▶ _The task_
Could you give back the records exactly, taking out the pictures?

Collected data
---*---

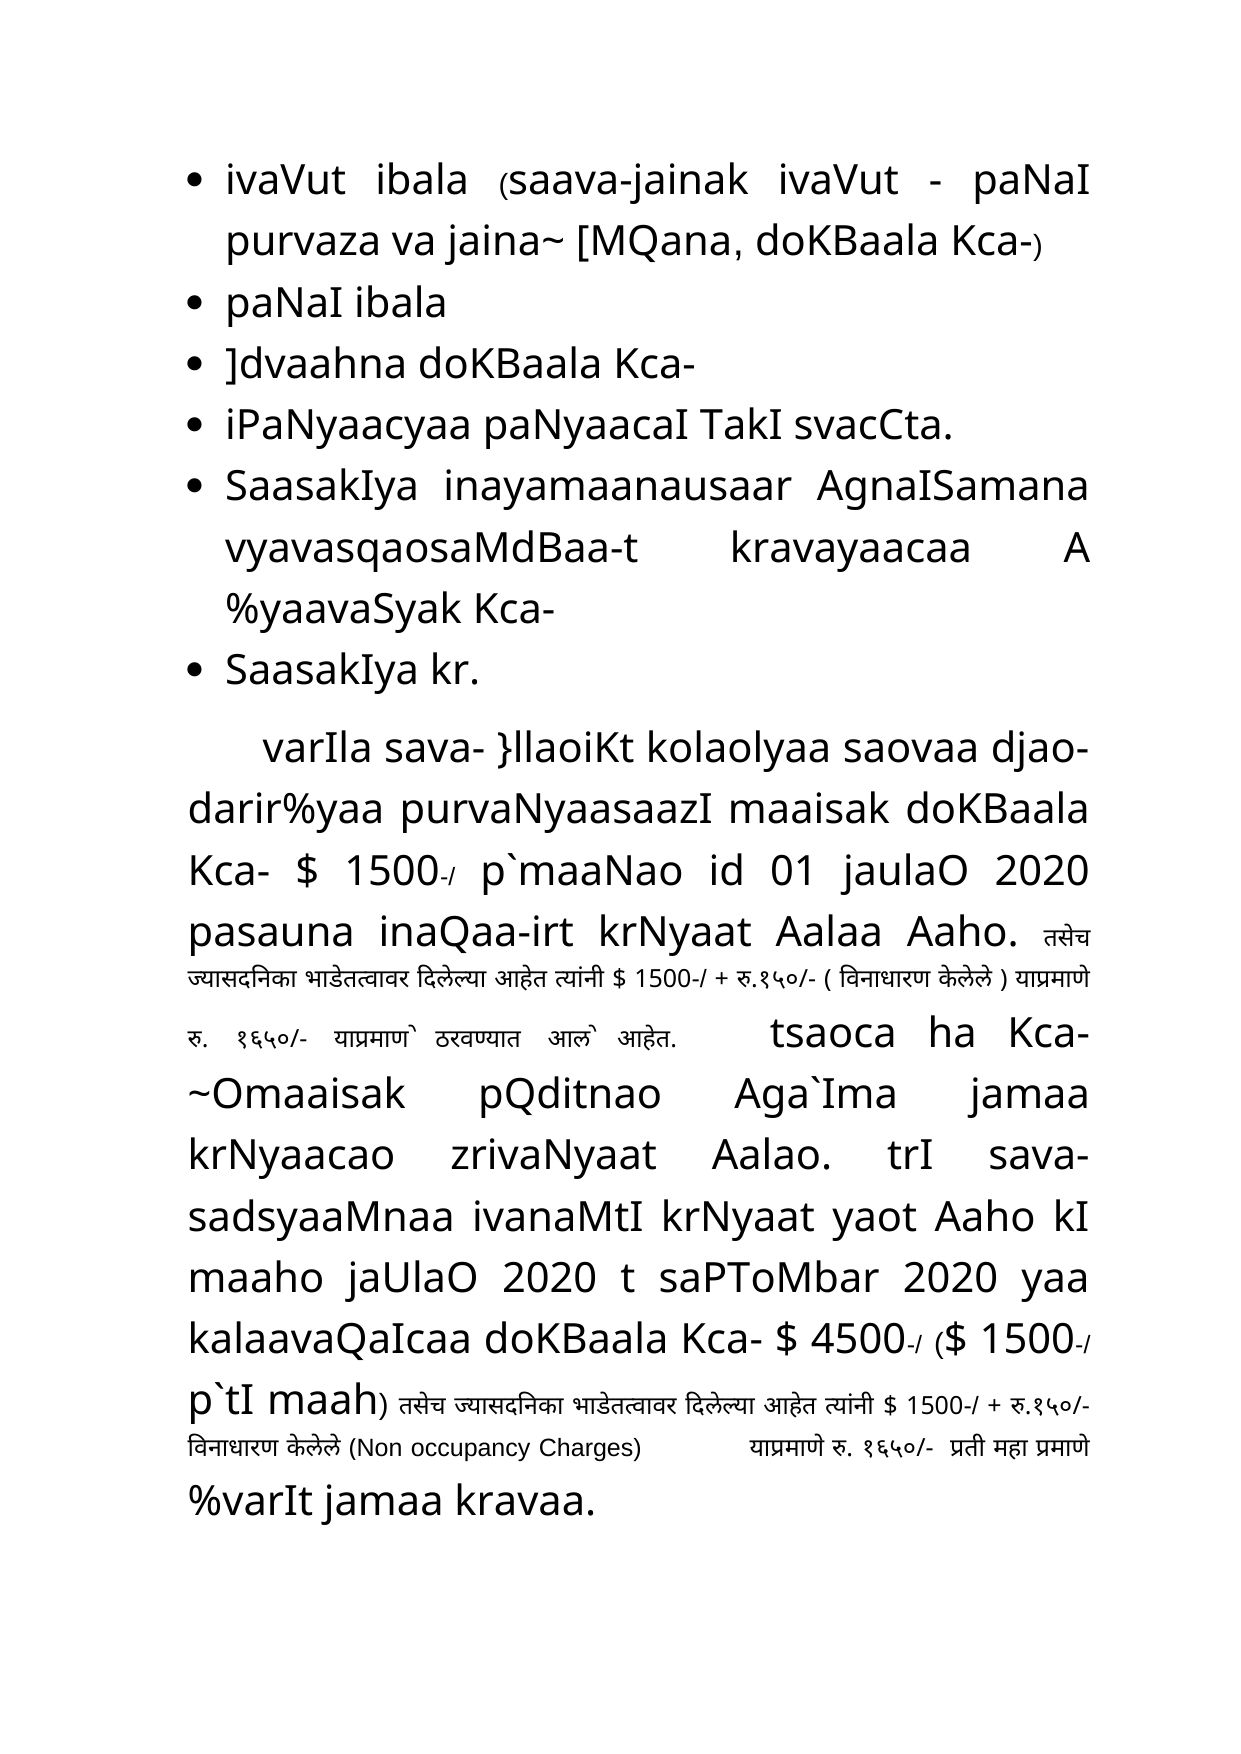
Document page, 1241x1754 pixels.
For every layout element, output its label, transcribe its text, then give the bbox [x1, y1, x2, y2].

list SaasakIya kr. [187, 640, 1090, 697]
list iPaNyaacyaa paNyaacaI TakI svacCta. [187, 395, 1090, 452]
list ivaVut ibala (saava-jainak ivaVut - paNaI purvaza va jaina~ [MQana, doKBaala Kca-) [187, 150, 1090, 268]
text varIla sava- }llaoiKt kolaolyaa saovaa djao-darir%yaa purvaNyaasaazI maaisak doKBaala Kca- $ 1500-/ p`maaNao id 01 jaulaO 2020 pasauna inaQaa-irt krNyaat Aalaa Aaho. तसेच ज्यासदनिका भाडेतत्वावर दिलेल्या आहेत त्यांनी $ 1500-/ + रु.१५०/- ( विनाधारण केलेले ) याप्रमाणे रु. १६५०/- याप्रमाणे ठरवण्यात आले आहेत. tsaoca ha Kca- ~Omaaisak pQditnao Aga`Ima jamaa krNyaacao zrivaNyaat Aalao. trI sava- sadsyaaMnaa ivanaMtI krNyaat yaot Aaho kI maaho jaUlaO 2020 t saPToMbar 2020 yaa kalaavaQaIcaa doKBaala Kca- $ 4500-/ ($ 1500-/ p`tI maah) तसेच ज्यासदनिका भाडेतत्वावर दिलेल्या आहेत त्यांनी $ 1500-/ + रु.१५०/- विनाधारण केलेले (Non occupancy Charges) याप्रमाणे रु. १६५०/- प्रती महा प्रमाणे %varIt jamaa kravaa. [187, 718, 1090, 1528]
list paNaI ibala [187, 272, 1090, 329]
list SaasakIya inayamaanausaar AgnaISamana vyavasqaosaMdBaa-t kravayaacaa A%yaavaSyak Kca- [187, 456, 1090, 636]
list ]dvaahna doKBaala Kca- [187, 334, 1090, 391]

---*---

▶ _Output_
Document page, 1241x1754 pixels.
For every layout element, output its label, transcribe its text, then give the bbox [x1, y1, x2, y2].

list SaasakIya kr. [187, 640, 1090, 697]
list iPaNyaacyaa paNyaacaI TakI svacCta. [187, 395, 1090, 452]
list ivaVut ibala (saava-jainak ivaVut - paNaI purvaza va jaina~ [MQana, doKBaala Kca-) [187, 150, 1090, 268]
text varIla sava- }llaoiKt kolaolyaa saovaa djao-darir%yaa purvaNyaasaazI maaisak doKBaala Kca- $ 1500-/ p`maaNao id 01 jaulaO 2020 pasauna inaQaa-irt krNyaat Aalaa Aaho. तसेच ज्यासदनिका भाडेतत्वावर दिलेल्या आहेत त्यांनी $ 1500-/ + रु.१५०/- ( विनाधारण केलेले ) याप्रमाणे रु. १६५०/- याप्रमाणे ठरवण्यात आले आहेत. tsaoca ha Kca- ~Omaaisak pQditnao Aga`Ima jamaa krNyaacao zrivaNyaat Aalao. trI sava- sadsyaaMnaa ivanaMtI krNyaat yaot Aaho kI maaho jaUlaO 2020 t saPToMbar 2020 yaa kalaavaQaIcaa doKBaala Kca- $ 4500-/ ($ 1500-/ p`tI maah) तसेच ज्यासदनिका भाडेतत्वावर दिलेल्या आहेत त्यांनी $ 1500-/ + रु.१५०/- विनाधारण केलेले (Non occupancy Charges) याप्रमाणे रु. १६५०/- प्रती महा प्रमाणे %varIt jamaa kravaa. [187, 718, 1090, 1528]
list paNaI ibala [187, 272, 1090, 329]
list SaasakIya inayamaanausaar AgnaISamana vyavasqaosaMdBaa-t kravayaacaa A%yaavaSyak Kca- [187, 456, 1090, 636]
list ]dvaahna doKBaala Kca- [187, 334, 1090, 391]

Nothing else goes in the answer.